Practice for a few moments, daily.

One of my favorite sayings (I’ve been saying this so long that I don’t know if it’s mine or someone else’s) is that the Universe is conspiring to help us.  However you want to interpret the term Universe–I see it as a web on which we all exist.  And this web, stronger than we know, can connect us to a source that is beyond word description.  This source is good and only wants for our conscious and creative evolution. And it is always there, whether or not we acknowledge it.

Your heart is connected to this web.

I use my body, not my mind, as a barometer and ask these questions:  Is my jaw tight?  My gut tense? Is my breathing shallow? Tapping into the body barometer gives me insight as to whether or not I have disregarded my connection to this web.  And if I have, it reminds me that I have an opportunity to make room for that good space.
One way is to take deep breaths, for if you can fully take in the life force, prana, then connection to that which conspires to help is duly noted by the body, mind and spirit.

Because we are human, sukha comes and goes.  I see this as useful because we have something to compare:  the endless random chatterings of the ego vs. the good space which is there for us when we allow It.

It is especially important now to summon up this good space.  How can you find it?
The best way is by checking in to see how your body feels.
Then by breathing into the heart and finding a pleasant scene to gaze or focus upon and concentrate on that scene.
You can also close your eyes, place your hand over your heart and your gut and breathe deeply.

Sukha also gives us the opportunity for creativity—since good space allows juices to flow from from the greater web.
This reminds me of a Paul McCartney interview that I heard the other day.  He said that he awoke with the entire tune of ‘Yesterday’ in his head. Sukha was at play there~ in that good space an entire tune came to him.  This is an example of sukha’s presence:  an openness (space) to expression that improves and heightens our connection to the Universe’s web.  Mr. McCartney was simply a conduit.

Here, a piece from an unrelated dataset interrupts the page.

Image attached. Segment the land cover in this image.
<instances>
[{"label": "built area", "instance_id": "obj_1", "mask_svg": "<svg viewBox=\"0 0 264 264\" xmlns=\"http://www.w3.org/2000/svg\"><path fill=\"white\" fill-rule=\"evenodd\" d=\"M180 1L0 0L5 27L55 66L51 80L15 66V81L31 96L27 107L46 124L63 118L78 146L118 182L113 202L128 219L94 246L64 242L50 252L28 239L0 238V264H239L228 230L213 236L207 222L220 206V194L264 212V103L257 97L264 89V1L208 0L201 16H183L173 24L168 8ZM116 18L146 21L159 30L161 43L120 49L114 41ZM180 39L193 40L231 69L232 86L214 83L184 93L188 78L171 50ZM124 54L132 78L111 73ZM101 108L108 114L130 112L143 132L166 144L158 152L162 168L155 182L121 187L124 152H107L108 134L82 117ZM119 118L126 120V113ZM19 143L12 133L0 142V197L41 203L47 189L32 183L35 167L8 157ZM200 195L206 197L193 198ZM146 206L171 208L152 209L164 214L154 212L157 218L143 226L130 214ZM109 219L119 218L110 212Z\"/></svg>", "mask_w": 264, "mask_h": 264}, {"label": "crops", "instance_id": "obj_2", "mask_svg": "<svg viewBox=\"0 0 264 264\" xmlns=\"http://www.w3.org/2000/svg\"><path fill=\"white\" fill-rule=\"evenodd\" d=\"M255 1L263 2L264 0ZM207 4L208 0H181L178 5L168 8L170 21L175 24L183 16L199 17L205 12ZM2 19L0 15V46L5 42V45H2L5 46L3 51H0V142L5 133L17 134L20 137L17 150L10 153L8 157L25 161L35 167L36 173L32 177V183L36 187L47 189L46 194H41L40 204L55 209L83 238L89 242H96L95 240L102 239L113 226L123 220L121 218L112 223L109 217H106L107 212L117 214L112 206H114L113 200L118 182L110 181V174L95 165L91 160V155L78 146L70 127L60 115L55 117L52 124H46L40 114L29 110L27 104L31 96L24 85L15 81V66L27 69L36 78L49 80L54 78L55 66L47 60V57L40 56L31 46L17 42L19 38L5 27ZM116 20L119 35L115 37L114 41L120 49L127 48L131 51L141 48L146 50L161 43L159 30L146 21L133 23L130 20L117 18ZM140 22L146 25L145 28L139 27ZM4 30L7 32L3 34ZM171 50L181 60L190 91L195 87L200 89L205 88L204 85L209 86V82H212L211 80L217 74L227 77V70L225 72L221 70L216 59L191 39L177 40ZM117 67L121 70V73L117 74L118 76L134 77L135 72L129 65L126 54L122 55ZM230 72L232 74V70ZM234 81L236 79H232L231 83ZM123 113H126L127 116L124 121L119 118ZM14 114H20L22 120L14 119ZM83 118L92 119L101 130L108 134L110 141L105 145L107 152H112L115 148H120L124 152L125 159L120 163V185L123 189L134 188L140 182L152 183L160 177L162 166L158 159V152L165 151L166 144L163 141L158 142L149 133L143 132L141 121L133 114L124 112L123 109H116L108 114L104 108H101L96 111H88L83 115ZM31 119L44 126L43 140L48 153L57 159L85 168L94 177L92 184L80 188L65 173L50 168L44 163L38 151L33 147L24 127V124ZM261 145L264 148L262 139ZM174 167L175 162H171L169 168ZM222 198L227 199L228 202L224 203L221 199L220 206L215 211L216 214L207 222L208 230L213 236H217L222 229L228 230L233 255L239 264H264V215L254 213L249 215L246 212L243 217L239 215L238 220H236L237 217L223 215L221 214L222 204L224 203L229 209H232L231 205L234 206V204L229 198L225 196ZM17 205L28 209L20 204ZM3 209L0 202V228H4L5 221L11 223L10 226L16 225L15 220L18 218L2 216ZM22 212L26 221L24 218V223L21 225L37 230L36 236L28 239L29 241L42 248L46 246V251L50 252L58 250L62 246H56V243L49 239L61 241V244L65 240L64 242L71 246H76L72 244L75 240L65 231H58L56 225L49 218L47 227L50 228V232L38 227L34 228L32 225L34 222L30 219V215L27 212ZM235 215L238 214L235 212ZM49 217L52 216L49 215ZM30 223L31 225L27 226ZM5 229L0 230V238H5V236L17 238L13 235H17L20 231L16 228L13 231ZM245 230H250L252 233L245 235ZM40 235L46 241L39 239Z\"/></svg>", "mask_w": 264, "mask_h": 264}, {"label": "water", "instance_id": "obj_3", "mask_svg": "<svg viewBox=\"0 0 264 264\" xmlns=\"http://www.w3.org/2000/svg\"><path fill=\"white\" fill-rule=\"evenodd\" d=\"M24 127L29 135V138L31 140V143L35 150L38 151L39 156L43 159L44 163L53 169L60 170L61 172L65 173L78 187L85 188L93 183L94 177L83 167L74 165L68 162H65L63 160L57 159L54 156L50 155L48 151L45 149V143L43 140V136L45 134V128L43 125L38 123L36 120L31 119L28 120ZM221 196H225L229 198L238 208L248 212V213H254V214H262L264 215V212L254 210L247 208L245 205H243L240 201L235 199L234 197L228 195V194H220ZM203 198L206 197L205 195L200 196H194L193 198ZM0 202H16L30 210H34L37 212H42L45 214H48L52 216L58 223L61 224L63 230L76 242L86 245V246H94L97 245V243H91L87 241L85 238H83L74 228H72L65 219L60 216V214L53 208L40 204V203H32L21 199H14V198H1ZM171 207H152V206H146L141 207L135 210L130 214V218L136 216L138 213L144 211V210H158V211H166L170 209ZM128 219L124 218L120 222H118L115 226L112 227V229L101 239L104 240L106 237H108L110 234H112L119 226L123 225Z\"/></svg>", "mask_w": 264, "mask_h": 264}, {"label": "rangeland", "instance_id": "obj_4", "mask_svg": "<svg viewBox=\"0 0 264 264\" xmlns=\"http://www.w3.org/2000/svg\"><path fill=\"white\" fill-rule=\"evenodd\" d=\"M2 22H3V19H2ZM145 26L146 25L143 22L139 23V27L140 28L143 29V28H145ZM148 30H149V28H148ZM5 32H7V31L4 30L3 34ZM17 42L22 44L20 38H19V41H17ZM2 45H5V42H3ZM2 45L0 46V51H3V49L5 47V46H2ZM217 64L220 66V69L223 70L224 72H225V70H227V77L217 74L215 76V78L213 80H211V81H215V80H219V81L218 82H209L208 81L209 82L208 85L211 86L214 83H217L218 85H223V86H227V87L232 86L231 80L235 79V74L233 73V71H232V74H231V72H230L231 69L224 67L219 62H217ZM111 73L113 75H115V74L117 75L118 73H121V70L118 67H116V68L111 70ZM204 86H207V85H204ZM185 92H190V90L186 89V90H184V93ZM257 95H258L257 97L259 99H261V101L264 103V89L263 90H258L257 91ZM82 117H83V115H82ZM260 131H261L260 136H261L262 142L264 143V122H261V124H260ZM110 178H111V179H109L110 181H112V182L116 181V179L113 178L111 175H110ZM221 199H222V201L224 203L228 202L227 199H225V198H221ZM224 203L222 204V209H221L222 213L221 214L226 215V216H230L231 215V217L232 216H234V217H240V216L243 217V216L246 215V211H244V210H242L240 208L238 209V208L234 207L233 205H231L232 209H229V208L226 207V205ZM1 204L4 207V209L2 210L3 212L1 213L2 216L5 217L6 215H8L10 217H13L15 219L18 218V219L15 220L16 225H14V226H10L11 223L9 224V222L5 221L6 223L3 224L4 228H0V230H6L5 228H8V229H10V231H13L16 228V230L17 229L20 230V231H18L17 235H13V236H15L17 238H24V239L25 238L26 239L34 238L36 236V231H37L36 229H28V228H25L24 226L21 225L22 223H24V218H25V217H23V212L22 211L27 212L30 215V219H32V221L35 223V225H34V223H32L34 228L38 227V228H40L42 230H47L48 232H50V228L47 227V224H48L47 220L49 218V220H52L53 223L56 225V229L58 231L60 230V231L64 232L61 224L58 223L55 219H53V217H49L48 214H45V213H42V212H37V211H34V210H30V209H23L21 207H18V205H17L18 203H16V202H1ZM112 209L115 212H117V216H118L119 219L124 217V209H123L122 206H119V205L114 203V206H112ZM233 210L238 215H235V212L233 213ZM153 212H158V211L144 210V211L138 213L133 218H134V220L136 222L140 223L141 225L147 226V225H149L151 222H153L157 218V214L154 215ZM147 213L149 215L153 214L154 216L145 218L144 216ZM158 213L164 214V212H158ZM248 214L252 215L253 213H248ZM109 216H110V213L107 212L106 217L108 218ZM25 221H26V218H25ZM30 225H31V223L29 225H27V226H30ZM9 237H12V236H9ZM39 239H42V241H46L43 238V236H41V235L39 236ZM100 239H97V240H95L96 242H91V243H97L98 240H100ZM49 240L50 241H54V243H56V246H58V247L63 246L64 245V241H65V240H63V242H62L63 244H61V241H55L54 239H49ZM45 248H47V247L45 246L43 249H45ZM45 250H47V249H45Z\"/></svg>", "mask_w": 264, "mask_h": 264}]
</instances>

Sukha = good space; pure joy

As  a young child, I would experience sukha  by watching dust particles float through rays of sunlight that streamed, lazily, into my grandmother’s living room. I still remember those expansive moments, watching each particle take its time through the yellow sunlight, nowhere to go. My breath would get deeper and I would find joy in the peace that I felt. In the 1960’s, turning on the mid-day news meant seeing stories of war in far off lands and hearing about strife in American streets.   But in those moments when the news was turned off and my body and mind synced with my location, there were those lovely, lazy dust particles. To me it was like magic. And memorable because I was in a ‘good space’.  Those moments expanded time too and showed me that bliss was possible by simply being.

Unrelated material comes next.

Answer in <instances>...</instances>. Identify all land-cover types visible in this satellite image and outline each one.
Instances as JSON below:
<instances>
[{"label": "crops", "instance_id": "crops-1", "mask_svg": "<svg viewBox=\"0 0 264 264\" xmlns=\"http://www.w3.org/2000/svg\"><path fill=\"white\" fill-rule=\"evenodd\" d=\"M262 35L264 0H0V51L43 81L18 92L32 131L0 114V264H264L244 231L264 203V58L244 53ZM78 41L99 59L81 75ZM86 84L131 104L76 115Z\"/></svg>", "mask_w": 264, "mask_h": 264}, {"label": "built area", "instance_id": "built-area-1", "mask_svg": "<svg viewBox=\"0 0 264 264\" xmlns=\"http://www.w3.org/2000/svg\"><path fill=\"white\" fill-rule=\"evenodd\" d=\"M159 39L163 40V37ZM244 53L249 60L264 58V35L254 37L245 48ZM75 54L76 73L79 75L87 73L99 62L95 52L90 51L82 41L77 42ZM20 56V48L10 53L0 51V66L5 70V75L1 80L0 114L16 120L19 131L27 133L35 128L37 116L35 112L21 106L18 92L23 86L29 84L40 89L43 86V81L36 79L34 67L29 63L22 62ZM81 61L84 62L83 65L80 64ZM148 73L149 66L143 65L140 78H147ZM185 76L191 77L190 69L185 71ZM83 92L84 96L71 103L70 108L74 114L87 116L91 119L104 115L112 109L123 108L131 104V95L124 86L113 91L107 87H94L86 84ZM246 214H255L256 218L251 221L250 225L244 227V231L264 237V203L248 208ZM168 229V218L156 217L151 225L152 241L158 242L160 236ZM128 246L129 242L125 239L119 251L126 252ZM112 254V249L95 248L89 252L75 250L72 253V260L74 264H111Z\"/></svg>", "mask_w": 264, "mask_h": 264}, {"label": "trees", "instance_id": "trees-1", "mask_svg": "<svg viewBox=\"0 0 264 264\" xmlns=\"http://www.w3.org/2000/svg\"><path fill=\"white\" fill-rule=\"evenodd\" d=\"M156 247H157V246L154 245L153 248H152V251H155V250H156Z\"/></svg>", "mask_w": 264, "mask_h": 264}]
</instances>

We remember moments, not days.

Perhaps you can think of moments that were magical for you when you were intensely present. When your breath got deep, your heart opened, and pure Joy was felt.

Our greater purpose, I believe, is to allow for good space to enter as often as possible, for this gives our senses full reign to enjoy what the Universe craves:  an ability to experience Itself through our existence.  We are the eyes and the ears on this web of Life.  We feel, we taste, we hear, we smell and we see.  We work for this greater consciousness which enjoys our presence when we enjoy our presence. Can it really be that simple?

When you turn off the news, put away your phone, close down your computer, take a moment to be the witness by experiencing, fully, what is around you.  Take a deep breath.  Give gratitude for this chance to be a part of Life’s expression of Itself.  Perhaps that is our main ‘job’.  And maybe it’s the most important job that we have.  Creating more of that ‘good space’ allows for moments of pure joy and is easier on the heart as well as the mind. And gives the spirit a respite from the mind chatter which tends to harden the web, making it more difficult to experience that which is our soul-right.

We have the chance to make the best of this Life’s sensory experiences. And I think we can all vote on the benefit of momentary joys and blisses, for they are just as important as anything else that we experience.

May we all experience that good space, that sukha, which is free and limitless and always available.